Superannuation pensions 

If your Perth tax accountant has structured the tax profile of your superannuation fund in a pension phase it will be enjoying its income tax free.  However to continue to enjoy that tax free status of your superannuation fund you will need to make sure that the minimum pension for 2023 is paid before 30 June 2023 – as in the pension leaves your bank account.  

Importantly from 1 July 2023 the pension rates are reverting back to the ordinary rates.  The 2023 pension rates were based on the 50% reduction due to Covid.  

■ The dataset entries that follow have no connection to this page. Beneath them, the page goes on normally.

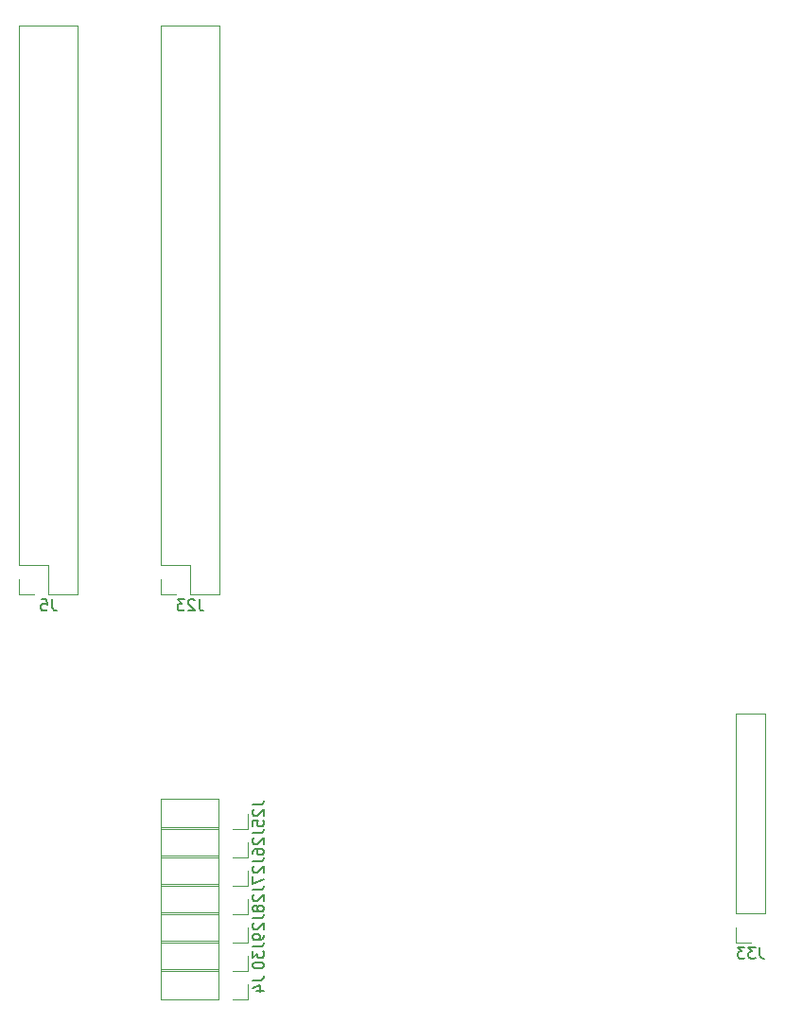
<source format=gbo>
G04 #@! TF.FileFunction,Legend,Bot*
%FSLAX46Y46*%
G04 Gerber Fmt 4.6, Leading zero omitted, Abs format (unit mm)*
G04 Created by KiCad (PCBNEW 4.0.7) date 06/01/18 16:45:32*
%MOMM*%
%LPD*%
G01*
G04 APERTURE LIST*
%ADD10C,0.100000*%
%ADD11C,0.120000*%
%ADD12C,0.150000*%
G04 APERTURE END LIST*
D10*
D11*
X137795000Y-145475000D02*
X132655000Y-145475000D01*
X132655000Y-145475000D02*
X132655000Y-142815000D01*
X132655000Y-142815000D02*
X137795000Y-142815000D01*
X137795000Y-142815000D02*
X137795000Y-145475000D01*
X139065000Y-145475000D02*
X140395000Y-145475000D01*
X140395000Y-145475000D02*
X140395000Y-144145000D01*
X184090000Y-142875000D02*
X184090000Y-125035000D01*
X184090000Y-125035000D02*
X186750000Y-125035000D01*
X186750000Y-125035000D02*
X186750000Y-142875000D01*
X186750000Y-142875000D02*
X184090000Y-142875000D01*
X184090000Y-144145000D02*
X184090000Y-145475000D01*
X184090000Y-145475000D02*
X185420000Y-145475000D01*
X132655000Y-63440000D02*
X137855000Y-63440000D01*
X132655000Y-111760000D02*
X132655000Y-63440000D01*
X137855000Y-114360000D02*
X137855000Y-63440000D01*
X132655000Y-111760000D02*
X135255000Y-111760000D01*
X135255000Y-111760000D02*
X135255000Y-114360000D01*
X135255000Y-114360000D02*
X137855000Y-114360000D01*
X132655000Y-113030000D02*
X132655000Y-114360000D01*
X132655000Y-114360000D02*
X133985000Y-114360000D01*
X137795000Y-135315000D02*
X132655000Y-135315000D01*
X132655000Y-135315000D02*
X132655000Y-132655000D01*
X132655000Y-132655000D02*
X137795000Y-132655000D01*
X137795000Y-132655000D02*
X137795000Y-135315000D01*
X139065000Y-135315000D02*
X140395000Y-135315000D01*
X140395000Y-135315000D02*
X140395000Y-133985000D01*
X137795000Y-137855000D02*
X132655000Y-137855000D01*
X132655000Y-137855000D02*
X132655000Y-135195000D01*
X132655000Y-135195000D02*
X137795000Y-135195000D01*
X137795000Y-135195000D02*
X137795000Y-137855000D01*
X139065000Y-137855000D02*
X140395000Y-137855000D01*
X140395000Y-137855000D02*
X140395000Y-136525000D01*
X137795000Y-140395000D02*
X132655000Y-140395000D01*
X132655000Y-140395000D02*
X132655000Y-137735000D01*
X132655000Y-137735000D02*
X137795000Y-137735000D01*
X137795000Y-137735000D02*
X137795000Y-140395000D01*
X139065000Y-140395000D02*
X140395000Y-140395000D01*
X140395000Y-140395000D02*
X140395000Y-139065000D01*
X137795000Y-142935000D02*
X132655000Y-142935000D01*
X132655000Y-142935000D02*
X132655000Y-140275000D01*
X132655000Y-140275000D02*
X137795000Y-140275000D01*
X137795000Y-140275000D02*
X137795000Y-142935000D01*
X139065000Y-142935000D02*
X140395000Y-142935000D01*
X140395000Y-142935000D02*
X140395000Y-141605000D01*
X137795000Y-148015000D02*
X132655000Y-148015000D01*
X132655000Y-148015000D02*
X132655000Y-145355000D01*
X132655000Y-145355000D02*
X137795000Y-145355000D01*
X137795000Y-145355000D02*
X137795000Y-148015000D01*
X139065000Y-148015000D02*
X140395000Y-148015000D01*
X140395000Y-148015000D02*
X140395000Y-146685000D01*
X137795000Y-150555000D02*
X132655000Y-150555000D01*
X132655000Y-150555000D02*
X132655000Y-147895000D01*
X132655000Y-147895000D02*
X137795000Y-147895000D01*
X137795000Y-147895000D02*
X137795000Y-150555000D01*
X139065000Y-150555000D02*
X140395000Y-150555000D01*
X140395000Y-150555000D02*
X140395000Y-149225000D01*
X119955000Y-63440000D02*
X125155000Y-63440000D01*
X119955000Y-111760000D02*
X119955000Y-63440000D01*
X125155000Y-114360000D02*
X125155000Y-63440000D01*
X119955000Y-111760000D02*
X122555000Y-111760000D01*
X122555000Y-111760000D02*
X122555000Y-114360000D01*
X122555000Y-114360000D02*
X125155000Y-114360000D01*
X119955000Y-113030000D02*
X119955000Y-114360000D01*
X119955000Y-114360000D02*
X121285000Y-114360000D01*
D12*
X140847381Y-143335477D02*
X141561667Y-143335477D01*
X141704524Y-143287857D01*
X141799762Y-143192619D01*
X141847381Y-143049762D01*
X141847381Y-142954524D01*
X140942619Y-143764048D02*
X140895000Y-143811667D01*
X140847381Y-143906905D01*
X140847381Y-144145001D01*
X140895000Y-144240239D01*
X140942619Y-144287858D01*
X141037857Y-144335477D01*
X141133095Y-144335477D01*
X141275952Y-144287858D01*
X141847381Y-143716429D01*
X141847381Y-144335477D01*
X141847381Y-144811667D02*
X141847381Y-145002143D01*
X141799762Y-145097382D01*
X141752143Y-145145001D01*
X141609286Y-145240239D01*
X141418810Y-145287858D01*
X141037857Y-145287858D01*
X140942619Y-145240239D01*
X140895000Y-145192620D01*
X140847381Y-145097382D01*
X140847381Y-144906905D01*
X140895000Y-144811667D01*
X140942619Y-144764048D01*
X141037857Y-144716429D01*
X141275952Y-144716429D01*
X141371190Y-144764048D01*
X141418810Y-144811667D01*
X141466429Y-144906905D01*
X141466429Y-145097382D01*
X141418810Y-145192620D01*
X141371190Y-145240239D01*
X141275952Y-145287858D01*
X186229523Y-145927381D02*
X186229523Y-146641667D01*
X186277143Y-146784524D01*
X186372381Y-146879762D01*
X186515238Y-146927381D01*
X186610476Y-146927381D01*
X185848571Y-145927381D02*
X185229523Y-145927381D01*
X185562857Y-146308333D01*
X185419999Y-146308333D01*
X185324761Y-146355952D01*
X185277142Y-146403571D01*
X185229523Y-146498810D01*
X185229523Y-146736905D01*
X185277142Y-146832143D01*
X185324761Y-146879762D01*
X185419999Y-146927381D01*
X185705714Y-146927381D01*
X185800952Y-146879762D01*
X185848571Y-146832143D01*
X184896190Y-145927381D02*
X184277142Y-145927381D01*
X184610476Y-146308333D01*
X184467618Y-146308333D01*
X184372380Y-146355952D01*
X184324761Y-146403571D01*
X184277142Y-146498810D01*
X184277142Y-146736905D01*
X184324761Y-146832143D01*
X184372380Y-146879762D01*
X184467618Y-146927381D01*
X184753333Y-146927381D01*
X184848571Y-146879762D01*
X184896190Y-146832143D01*
X136064523Y-114812381D02*
X136064523Y-115526667D01*
X136112143Y-115669524D01*
X136207381Y-115764762D01*
X136350238Y-115812381D01*
X136445476Y-115812381D01*
X135635952Y-114907619D02*
X135588333Y-114860000D01*
X135493095Y-114812381D01*
X135254999Y-114812381D01*
X135159761Y-114860000D01*
X135112142Y-114907619D01*
X135064523Y-115002857D01*
X135064523Y-115098095D01*
X135112142Y-115240952D01*
X135683571Y-115812381D01*
X135064523Y-115812381D01*
X134731190Y-114812381D02*
X134112142Y-114812381D01*
X134445476Y-115193333D01*
X134302618Y-115193333D01*
X134207380Y-115240952D01*
X134159761Y-115288571D01*
X134112142Y-115383810D01*
X134112142Y-115621905D01*
X134159761Y-115717143D01*
X134207380Y-115764762D01*
X134302618Y-115812381D01*
X134588333Y-115812381D01*
X134683571Y-115764762D01*
X134731190Y-115717143D01*
X140847381Y-133175477D02*
X141561667Y-133175477D01*
X141704524Y-133127857D01*
X141799762Y-133032619D01*
X141847381Y-132889762D01*
X141847381Y-132794524D01*
X140942619Y-133604048D02*
X140895000Y-133651667D01*
X140847381Y-133746905D01*
X140847381Y-133985001D01*
X140895000Y-134080239D01*
X140942619Y-134127858D01*
X141037857Y-134175477D01*
X141133095Y-134175477D01*
X141275952Y-134127858D01*
X141847381Y-133556429D01*
X141847381Y-134175477D01*
X140847381Y-135080239D02*
X140847381Y-134604048D01*
X141323571Y-134556429D01*
X141275952Y-134604048D01*
X141228333Y-134699286D01*
X141228333Y-134937382D01*
X141275952Y-135032620D01*
X141323571Y-135080239D01*
X141418810Y-135127858D01*
X141656905Y-135127858D01*
X141752143Y-135080239D01*
X141799762Y-135032620D01*
X141847381Y-134937382D01*
X141847381Y-134699286D01*
X141799762Y-134604048D01*
X141752143Y-134556429D01*
X140847381Y-135715477D02*
X141561667Y-135715477D01*
X141704524Y-135667857D01*
X141799762Y-135572619D01*
X141847381Y-135429762D01*
X141847381Y-135334524D01*
X140942619Y-136144048D02*
X140895000Y-136191667D01*
X140847381Y-136286905D01*
X140847381Y-136525001D01*
X140895000Y-136620239D01*
X140942619Y-136667858D01*
X141037857Y-136715477D01*
X141133095Y-136715477D01*
X141275952Y-136667858D01*
X141847381Y-136096429D01*
X141847381Y-136715477D01*
X140847381Y-137572620D02*
X140847381Y-137382143D01*
X140895000Y-137286905D01*
X140942619Y-137239286D01*
X141085476Y-137144048D01*
X141275952Y-137096429D01*
X141656905Y-137096429D01*
X141752143Y-137144048D01*
X141799762Y-137191667D01*
X141847381Y-137286905D01*
X141847381Y-137477382D01*
X141799762Y-137572620D01*
X141752143Y-137620239D01*
X141656905Y-137667858D01*
X141418810Y-137667858D01*
X141323571Y-137620239D01*
X141275952Y-137572620D01*
X141228333Y-137477382D01*
X141228333Y-137286905D01*
X141275952Y-137191667D01*
X141323571Y-137144048D01*
X141418810Y-137096429D01*
X140847381Y-138255477D02*
X141561667Y-138255477D01*
X141704524Y-138207857D01*
X141799762Y-138112619D01*
X141847381Y-137969762D01*
X141847381Y-137874524D01*
X140942619Y-138684048D02*
X140895000Y-138731667D01*
X140847381Y-138826905D01*
X140847381Y-139065001D01*
X140895000Y-139160239D01*
X140942619Y-139207858D01*
X141037857Y-139255477D01*
X141133095Y-139255477D01*
X141275952Y-139207858D01*
X141847381Y-138636429D01*
X141847381Y-139255477D01*
X140847381Y-139588810D02*
X140847381Y-140255477D01*
X141847381Y-139826905D01*
X140847381Y-140795477D02*
X141561667Y-140795477D01*
X141704524Y-140747857D01*
X141799762Y-140652619D01*
X141847381Y-140509762D01*
X141847381Y-140414524D01*
X140942619Y-141224048D02*
X140895000Y-141271667D01*
X140847381Y-141366905D01*
X140847381Y-141605001D01*
X140895000Y-141700239D01*
X140942619Y-141747858D01*
X141037857Y-141795477D01*
X141133095Y-141795477D01*
X141275952Y-141747858D01*
X141847381Y-141176429D01*
X141847381Y-141795477D01*
X141275952Y-142366905D02*
X141228333Y-142271667D01*
X141180714Y-142224048D01*
X141085476Y-142176429D01*
X141037857Y-142176429D01*
X140942619Y-142224048D01*
X140895000Y-142271667D01*
X140847381Y-142366905D01*
X140847381Y-142557382D01*
X140895000Y-142652620D01*
X140942619Y-142700239D01*
X141037857Y-142747858D01*
X141085476Y-142747858D01*
X141180714Y-142700239D01*
X141228333Y-142652620D01*
X141275952Y-142557382D01*
X141275952Y-142366905D01*
X141323571Y-142271667D01*
X141371190Y-142224048D01*
X141466429Y-142176429D01*
X141656905Y-142176429D01*
X141752143Y-142224048D01*
X141799762Y-142271667D01*
X141847381Y-142366905D01*
X141847381Y-142557382D01*
X141799762Y-142652620D01*
X141752143Y-142700239D01*
X141656905Y-142747858D01*
X141466429Y-142747858D01*
X141371190Y-142700239D01*
X141323571Y-142652620D01*
X141275952Y-142557382D01*
X140847381Y-145875477D02*
X141561667Y-145875477D01*
X141704524Y-145827857D01*
X141799762Y-145732619D01*
X141847381Y-145589762D01*
X141847381Y-145494524D01*
X140847381Y-146256429D02*
X140847381Y-146875477D01*
X141228333Y-146542143D01*
X141228333Y-146685001D01*
X141275952Y-146780239D01*
X141323571Y-146827858D01*
X141418810Y-146875477D01*
X141656905Y-146875477D01*
X141752143Y-146827858D01*
X141799762Y-146780239D01*
X141847381Y-146685001D01*
X141847381Y-146399286D01*
X141799762Y-146304048D01*
X141752143Y-146256429D01*
X140847381Y-147494524D02*
X140847381Y-147589763D01*
X140895000Y-147685001D01*
X140942619Y-147732620D01*
X141037857Y-147780239D01*
X141228333Y-147827858D01*
X141466429Y-147827858D01*
X141656905Y-147780239D01*
X141752143Y-147732620D01*
X141799762Y-147685001D01*
X141847381Y-147589763D01*
X141847381Y-147494524D01*
X141799762Y-147399286D01*
X141752143Y-147351667D01*
X141656905Y-147304048D01*
X141466429Y-147256429D01*
X141228333Y-147256429D01*
X141037857Y-147304048D01*
X140942619Y-147351667D01*
X140895000Y-147399286D01*
X140847381Y-147494524D01*
X140847381Y-148891667D02*
X141561667Y-148891667D01*
X141704524Y-148844047D01*
X141799762Y-148748809D01*
X141847381Y-148605952D01*
X141847381Y-148510714D01*
X141180714Y-149796429D02*
X141847381Y-149796429D01*
X140799762Y-149558333D02*
X141514048Y-149320238D01*
X141514048Y-149939286D01*
X122888333Y-114812381D02*
X122888333Y-115526667D01*
X122935953Y-115669524D01*
X123031191Y-115764762D01*
X123174048Y-115812381D01*
X123269286Y-115812381D01*
X121935952Y-114812381D02*
X122412143Y-114812381D01*
X122459762Y-115288571D01*
X122412143Y-115240952D01*
X122316905Y-115193333D01*
X122078809Y-115193333D01*
X121983571Y-115240952D01*
X121935952Y-115288571D01*
X121888333Y-115383810D01*
X121888333Y-115621905D01*
X121935952Y-115717143D01*
X121983571Y-115764762D01*
X122078809Y-115812381D01*
X122316905Y-115812381D01*
X122412143Y-115764762D01*
X122459762Y-115717143D01*
M02*

</source>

Capitalizing on Lower Tax Rates for Small Business Entities: 

If your business is a small business entity with an aggregated turnover of less than $50 million, it can benefit from lower tax rates, which have been reduced to 25% for the 2021-22 financial year onwards.  This offers potential tax savings and more retained profits for reinvestment or distribution. 

Before the end of the financial year, review your eligibility for small business entity status and, if applicable, plan your business strategies to make the most of the reduced tax rate. 

There are tests for companies that generate both business income and investment income so check with your Perth tax accountant to make sure you enjoy the 25% tax rate and consider strategies now to ensure that you do.  

Streamlining Payroll Tax Processes: 

Payroll tax, a state-based tax on the wages paid by employers, can be a significant cost for businesses.  In Western Australia, businesses with Australia-wide annual taxable wages exceeding $1 million need to pay payroll tax. 

Review your payroll processes to ensure that you’re accurately reporting all taxable wages, including wages, fringe benefits, and superannuation contributions.  Consider whether you can access any available exemptions, such as the payroll tax exemption for trainees in Western Australia. 

Conclusion: 

Strategic tax planning is essential for Perth’s middle-sized family businesses as the end of the financial year approaches.  By understanding and applying tax measures like Division 7A, temporary full expensing, trust resolutions, and the implications of s 100A, as well as optimising superannuation contribution strategies, utilising tax loss carry back provisions, and implementing franking credit strategies, these businesses can enhance their growth potential while minimising tax liabilities.  Seeking the advice of a professional Perth tax accountant can be invaluable in navigating these complexities and ensuring compliance with all tax obligations.